If you're just recording one source, you can get a great sound with a $100 Presonus TubePre and a $70 MXL condenser. That's what I use. I use free software and mix with my $70 Grado SR-60s.
posted by ludwig_van at 7:39 PM on July 9, 2006

I don't think you're going to get something capable of multiple simultaneous input, but you could get a functional mic, mixer, and input device for a little over $300.

I'd suggest going to Tweakheadz Lab and learning about the recording precess. THe Lab is put together by a recording professional and he breaks it all down into easy-to-digest bites, starting with a good introduction section for n00bz, a good breakdown on what kind of rig to get, and why, all the way to the final mixdown.

I've already begun building my rig according to Tweak's suggestions and I've been happy with the results so far.
posted by lekvar at 7:47 PM on July 9, 2006

Shop around for used stuff. Do some windowshopping on ebay or craigslist.
posted by snsranch at 8:44 PM on July 9, 2006

Response by poster: Do'h! I didn't realize I was so screwed. I need a few different inputs because, well, to be honest, I've yet to have much luck with overdubs.

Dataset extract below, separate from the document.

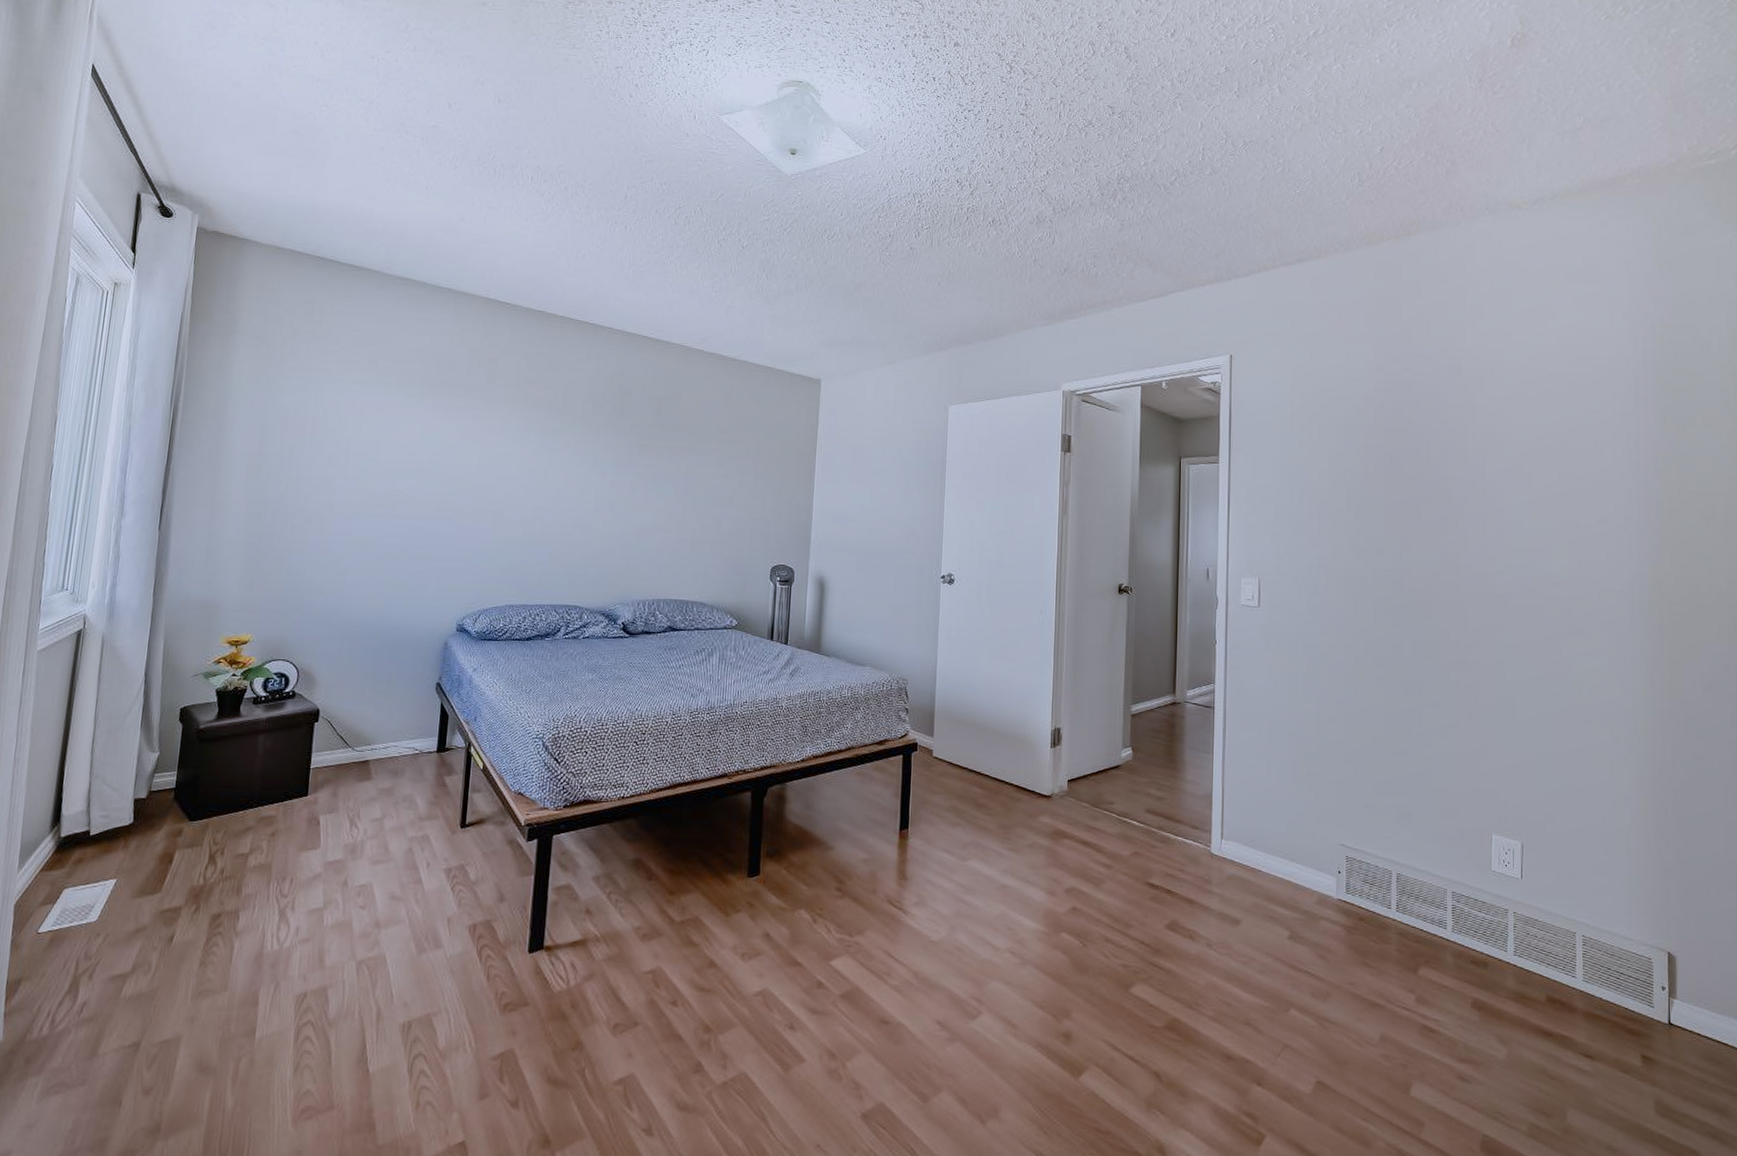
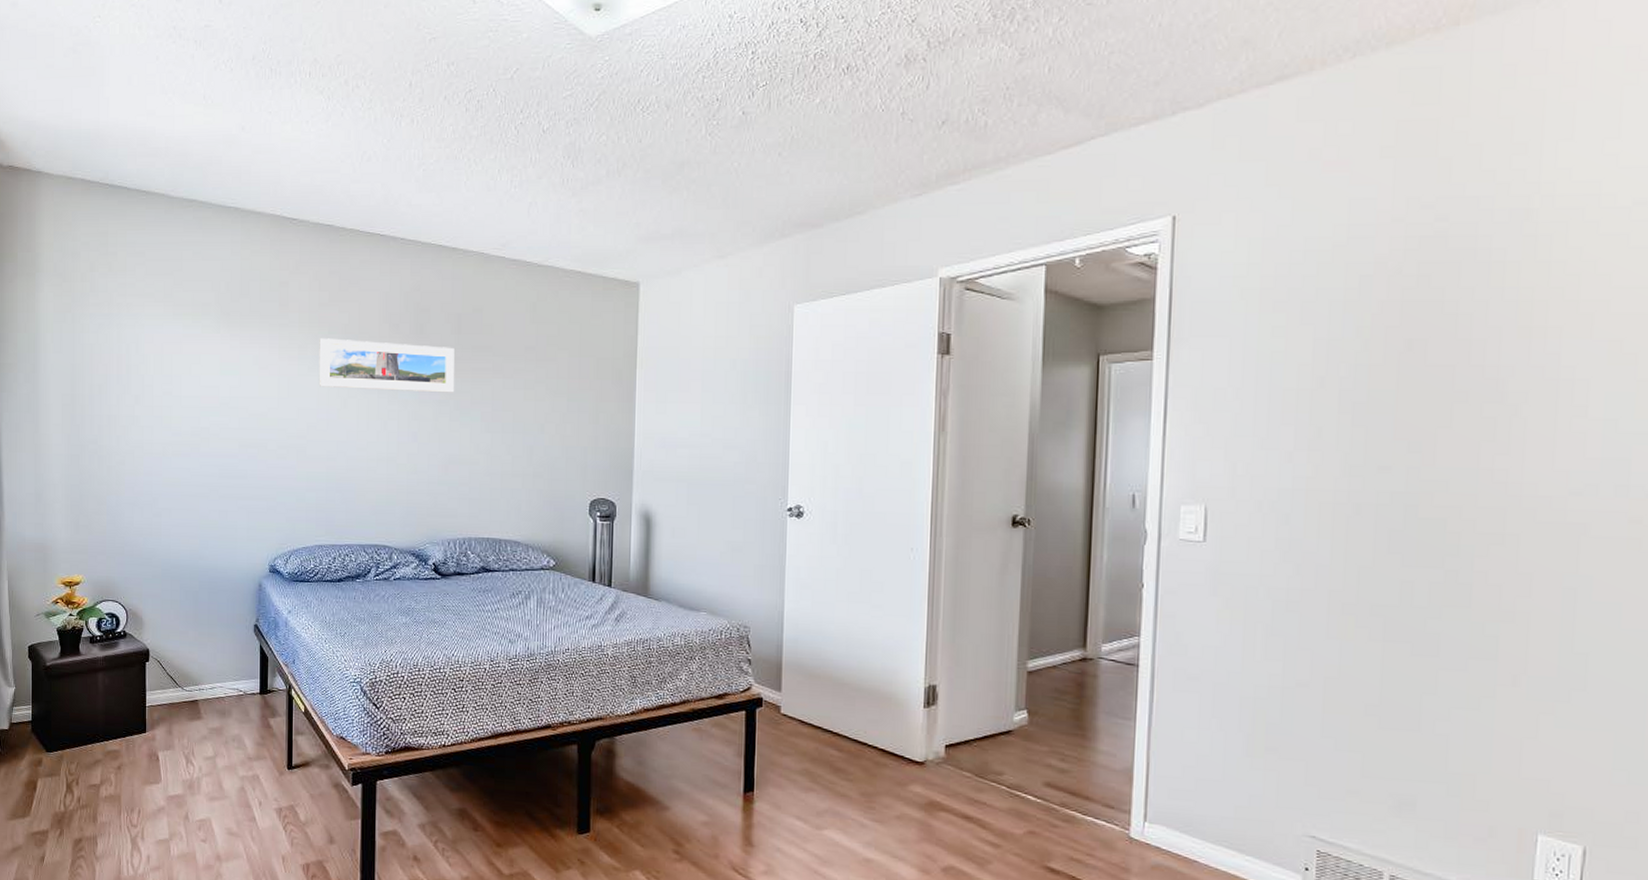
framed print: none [520,412,653,467] -> present [318,338,455,393]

I have heard a lot of people who have, I just haven't (though maybe that is a practice issue).

As for what I'm recording, one guy on an accustic/electric gutar, one electric bass, one or two vocalists, and a lead instriment (flute or harmonica, mostly).

Honest, didn't realize this all was so expensive. Thanks for the great suggestions, though! I really appreciate it, and maybe I'll start with just a good 4 source mixer, because I have access to a few mics (I was asking about mics because I didn't know if USB mics would provide seperate "inputs" each, but I guess not?) of decent quality, not great, but good 'nuf. :)

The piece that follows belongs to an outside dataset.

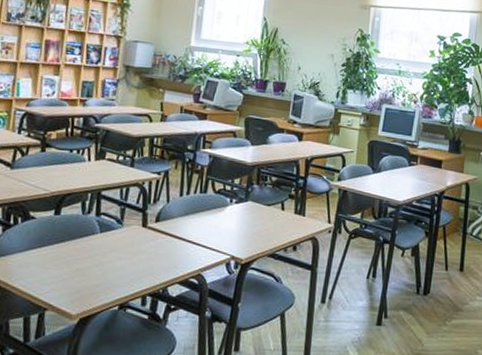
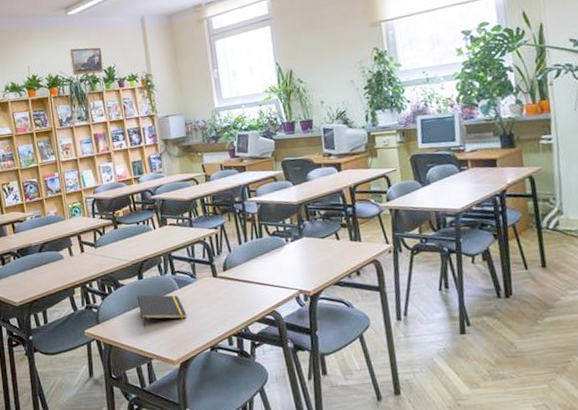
notepad: none [46,233,102,272] -> present [136,295,187,328]

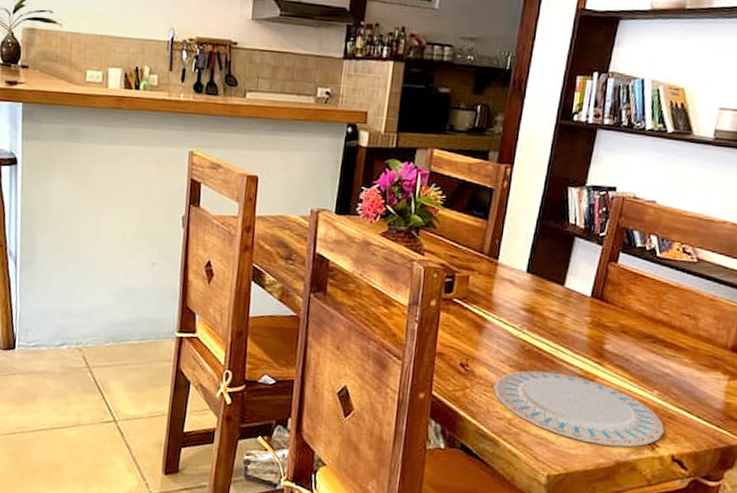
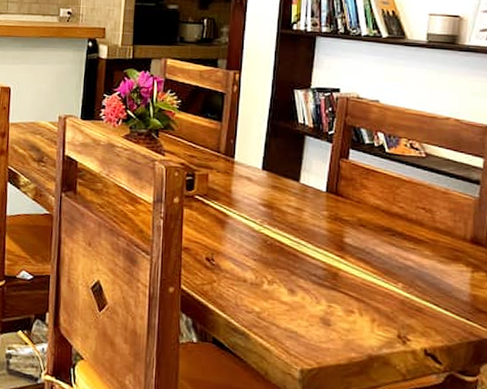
plate: present [493,370,664,447] -> none [240,264,413,341]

Oh, and why a firewire HDD? I already have an internal HDD and a gig of ram... Honest question. Remeber, I'm pretty numb sometimes.

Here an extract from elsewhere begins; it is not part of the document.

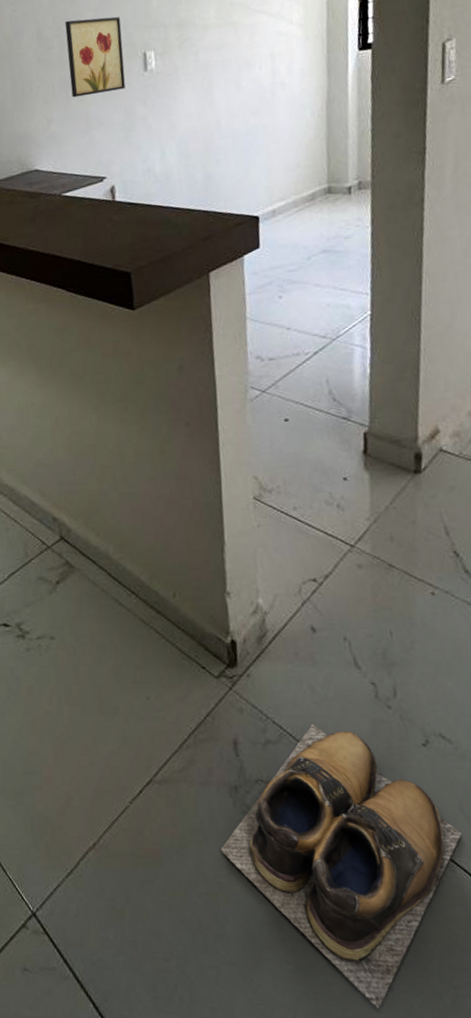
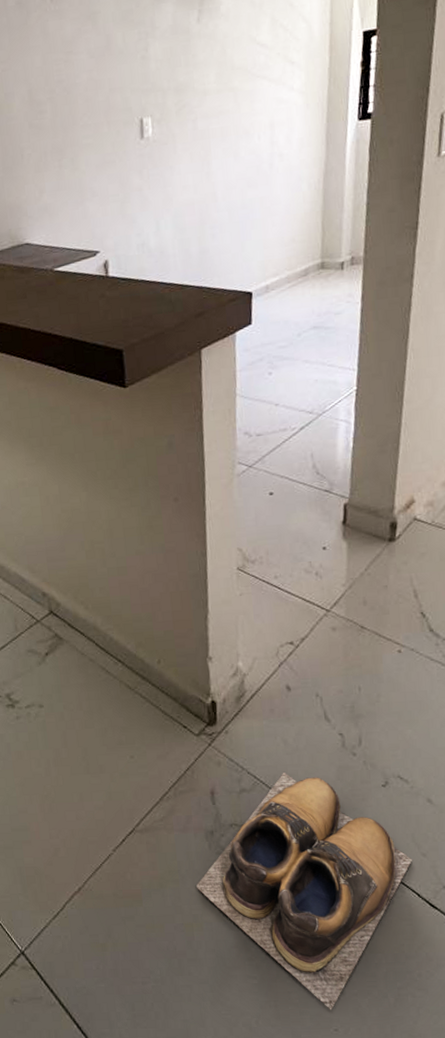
wall art: present [64,16,126,98] -> none [58,78,121,167]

Oh, and as far as mixing down, everything I need to do in a mix down I can do in software, I think. All I need is to get the tracks IN to the computer.
posted by TrueVox at 9:10 PM on July 9, 2006

oddly enough, ram ends up being one of the least important things when it comes to digital recording. processor speed (for effects) and hard disk speed (for recording) are the most important.

as for the firewire HDD - if it's a laptop, your HDD is most likely 4200 or 5400 rpm. most desktop HDD are 7200rpm. so there's the slowdown in trying to write data. but you're also running the program from this hard drive, which further taxes your speed. it's also generally considered safer to record to a separate hard drive that is not running the OS or software.